After the deployment completes and the VM powers on, note its IP address.
  • Verify that your firewall settings allow outbound internet access to the appliance VM.
  • Verify that your firewall settings allow the appliance VM to access the SDDC resources, such as vCenter Server, NSX Manager and ESXi hosts.
  • Use the console for the VMware Cloud Director service proxy client appliance to diagnose issues with the client appliance VM. See How Do I Troubleshoot the VMware Cloud Director service Proxy Client Appliance.

How Do I Associate a VMware Cloud Director Instance with an SDDC via VMware Proxy

After you deploy the reverse proxy appliance in the SDDC that you want to associate with VMware Cloud Director, you can associate your infrastructure resources.

Prerequisites

  • Verify that you configured the proxy appliance.
  • Verify that you deployed the proxy appliance in the SDDC that you want to associate with VMware Cloud Director.
  • If you are associating your VMware Cloud Director instance with an on-premises SDDC, choose one of the following options.
    • Verify that the default transport zone that you use in NSX Manager is visible to your on-premises vCenter Server instance.
    • In NSX Manager, create a network segment for the reverse proxy appliance to use. From the Connected Gateway drop-down menu for the segment, select Disconnected | Compute Gateway | Tier1, and provide a valid subnet CIDR. The network segment must be visible to your on-premises vCenter Server instance.

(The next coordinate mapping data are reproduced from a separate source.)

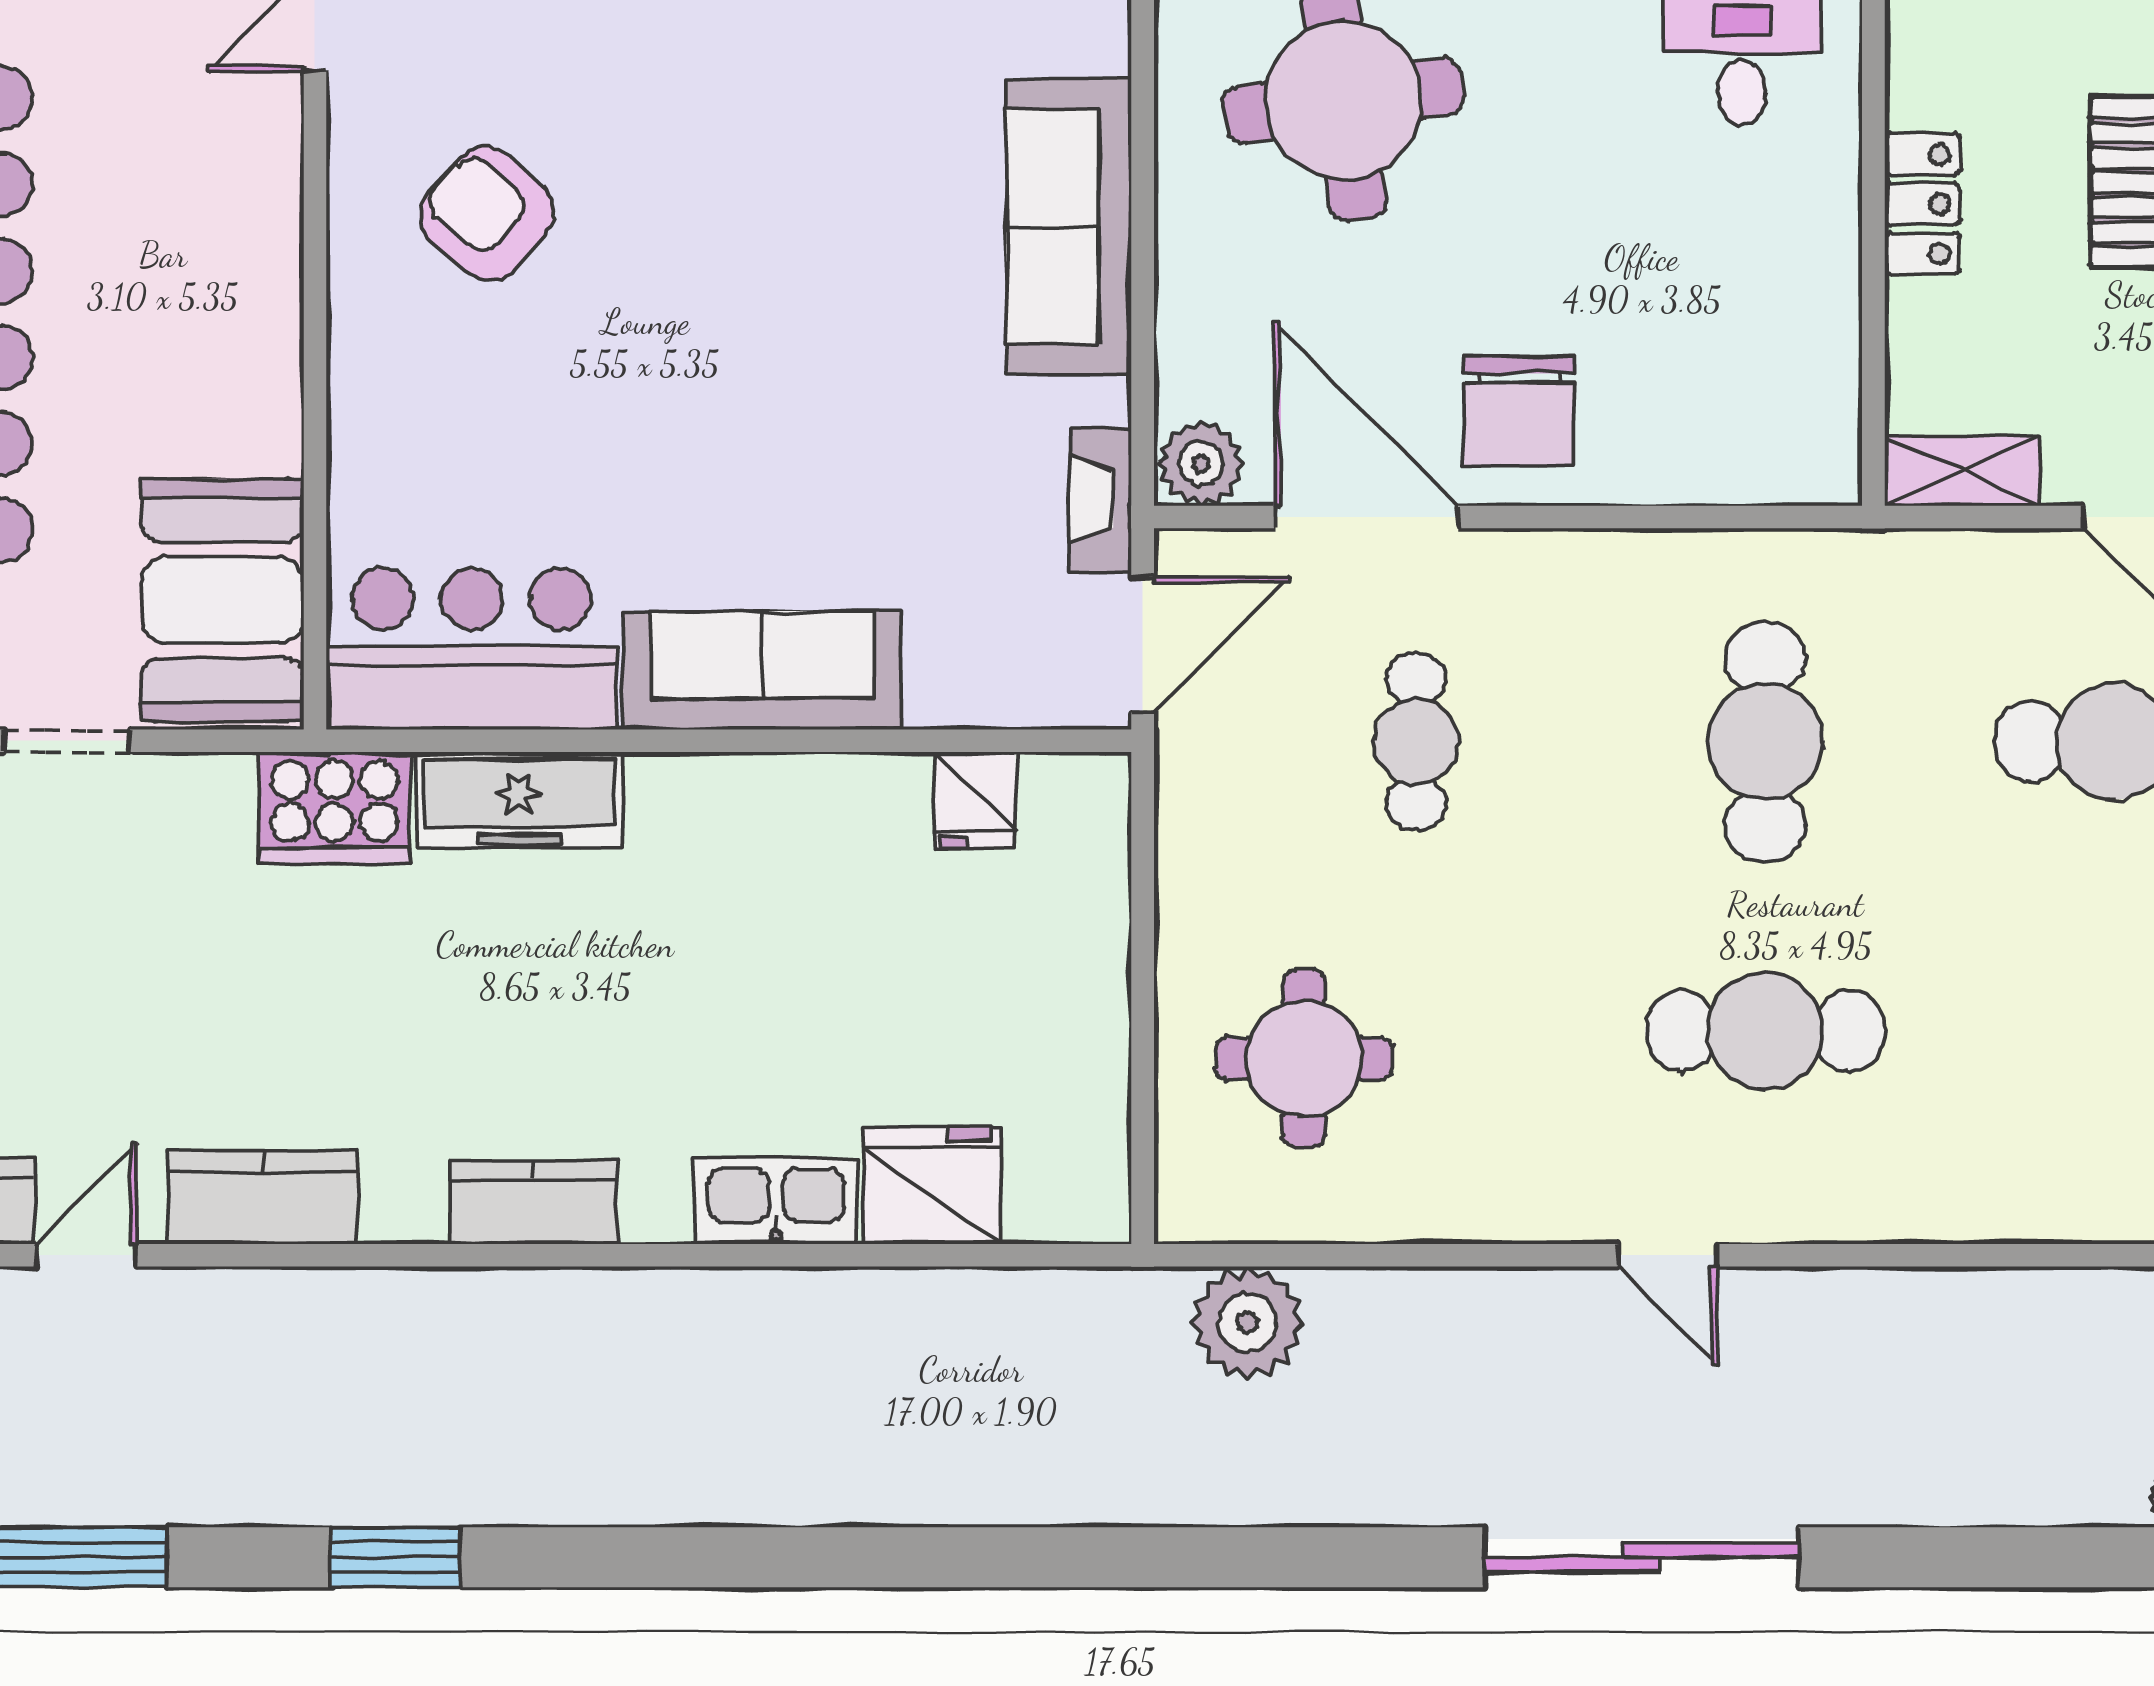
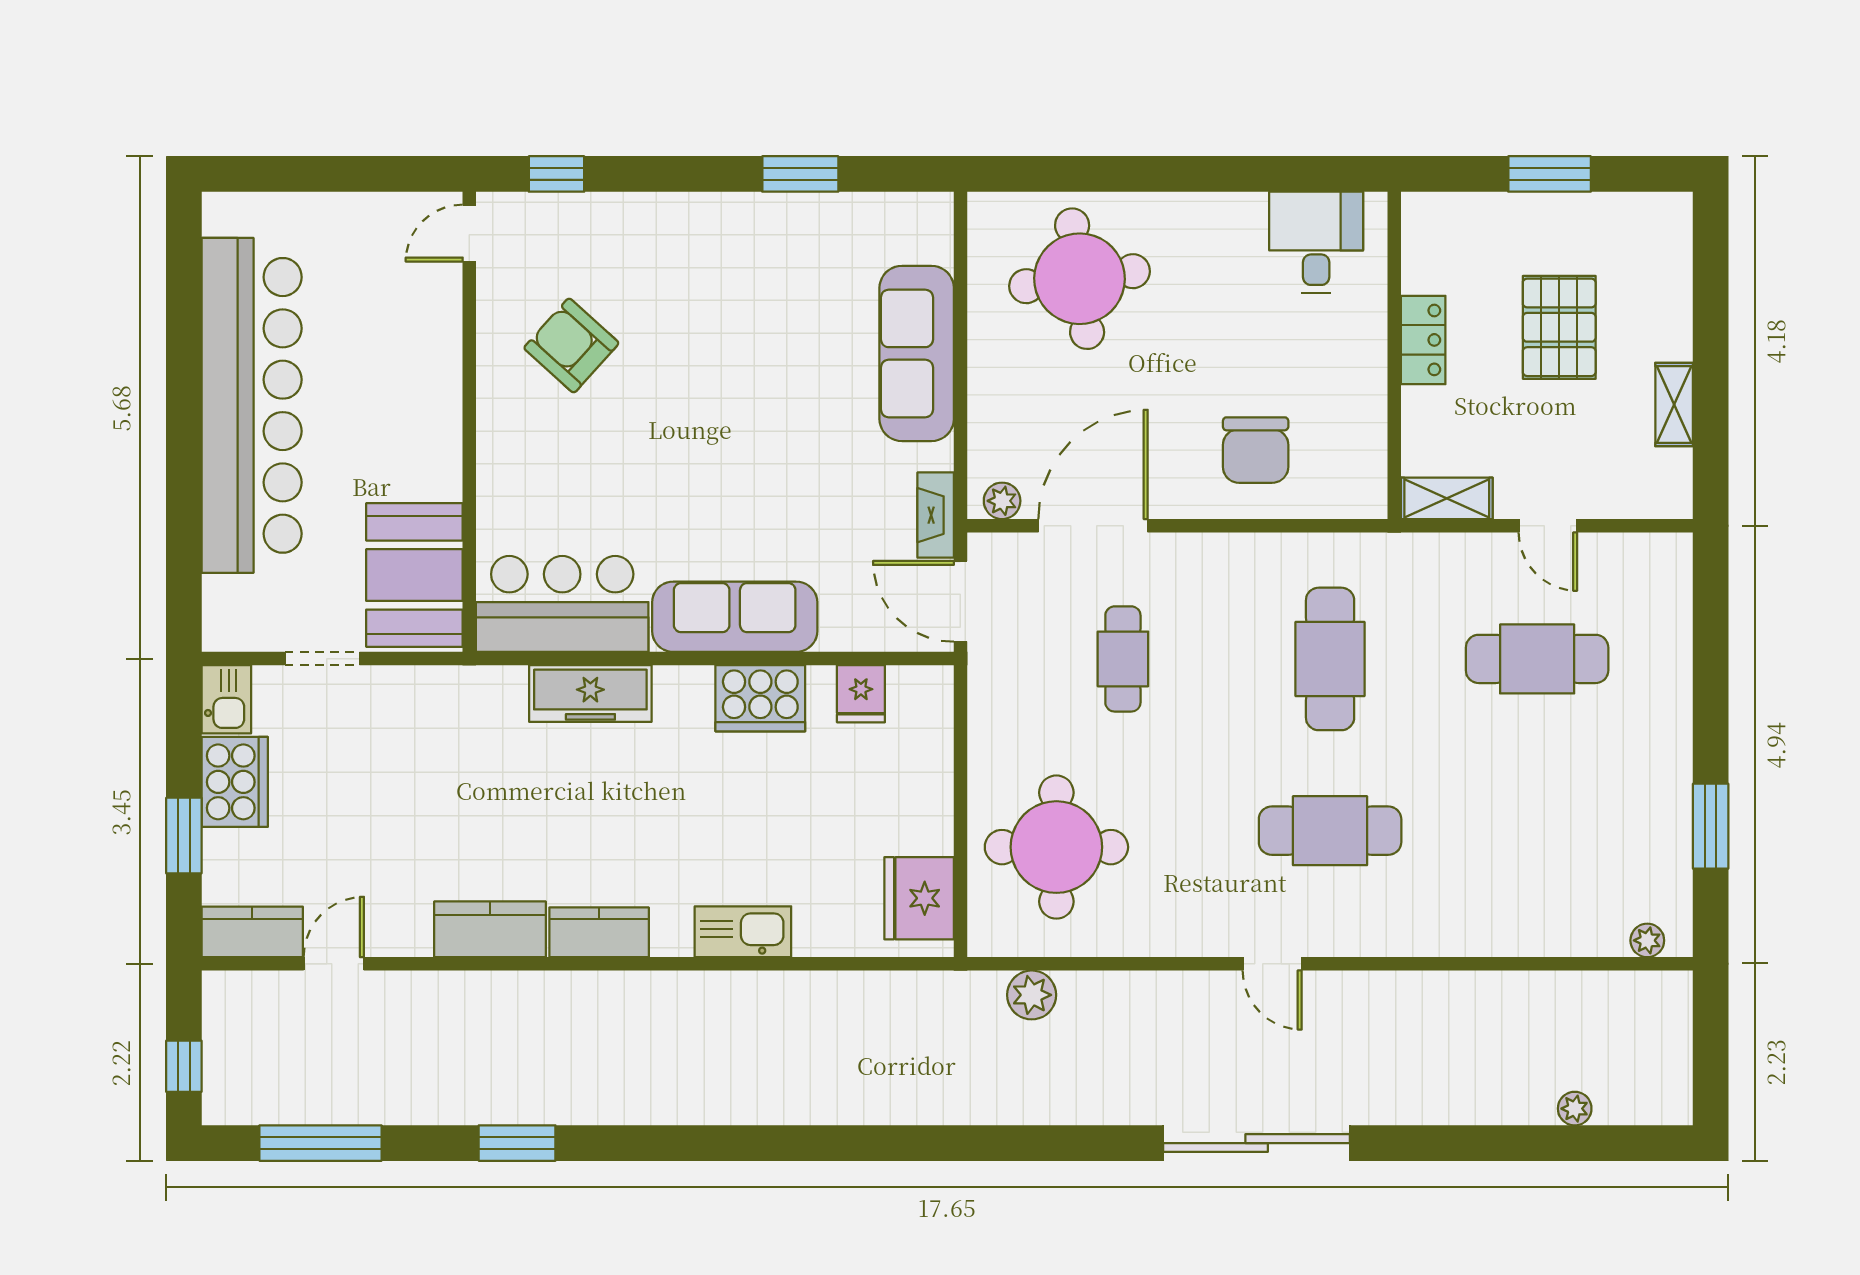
chair: (1519, 411) -> (1256, 450), moved
plant: (1201, 463) -> (1002, 501), width x0.73, depth x0.73
door: (1366, 517) -> (1093, 526), hinge flipped
door: (1143, 644) -> (960, 601), swing flipped
cooker: (334, 808) -> (760, 698), moved
round table: (1304, 1058) -> (1056, 847), width x1.36, depth x1.36
fridge: (932, 1185) -> (919, 898), moved, turned -90
kitchen counter: (263, 1197) -> (490, 929), moved
plant: (1248, 1323) -> (1032, 995), width x0.73, depth x0.73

For more details, see NSX Administration Guide.
  • If you are associating your VMware Cloud Director instance with an Oracle Cloud VMware Solution SDDC, create or import a certificate in NSX Manager that includes the FQDN of the NSX Manager instance as a CNAME and use the POST /api/v1/cluster/api-certificate?action=set_cluster_certificate API to replace the certificate of the manager cluster VIP. See Replace Certificates in NSX Administration Guide.

Procedure

  1. Log in to VMware Cloud Director service.
  2. Click Cloud Director Instances.
  3. In the card of the VMware Cloud Director instance which you want to associate, click Actions > Associate a Data Center via VMware Proxy.
  4. Select a proxy network for the reverse proxy appliance to use.
  5. In the Data center name text box, enter a name for the SDDC that you want to associate.
    This name is only used to identify the data center in the VMware Cloud Director inventory, so it doesn't need to match the SDDC name that you entered when you generated the reverse proxy appliance OVA.
  6. Enter the FQDN for your vCenter Server instance.
  7. Enter the URL for the NSX Manager instance and wait for a connection to establish.
  8. Click Next.
  9. Under Credentials, enter your user name and password for the vCenter Server endpoint.
  10. Enter your user name and password for NSX Manager.
  11. To create infrastructure resources for your VMware Cloud Director instance, such as a network pool, an external network and a provider VDC, select Create Infrastructure.
    Note: The network pool uses the default overlay transport zone in NSX.
  12. If you are associating an on-premises SDDC and your default transport zone is not visible to your vCenter Server instance, click Advanced Settings and enter the name for the disconnected network segment that you created.
  13. Click Validate Credentials.
  14. Confirm that you acknowledge the costs associated with your instance, and click Submit.

Results

The SDDC is securely associated with your VMware Cloud Director instance. When you open the VMware Cloud Director instance, the vCenter Server and the NSX Manager instances that you associated are visible in Infrastructure Resources.

A newly created Provider VDC is visible in Cloud Resources.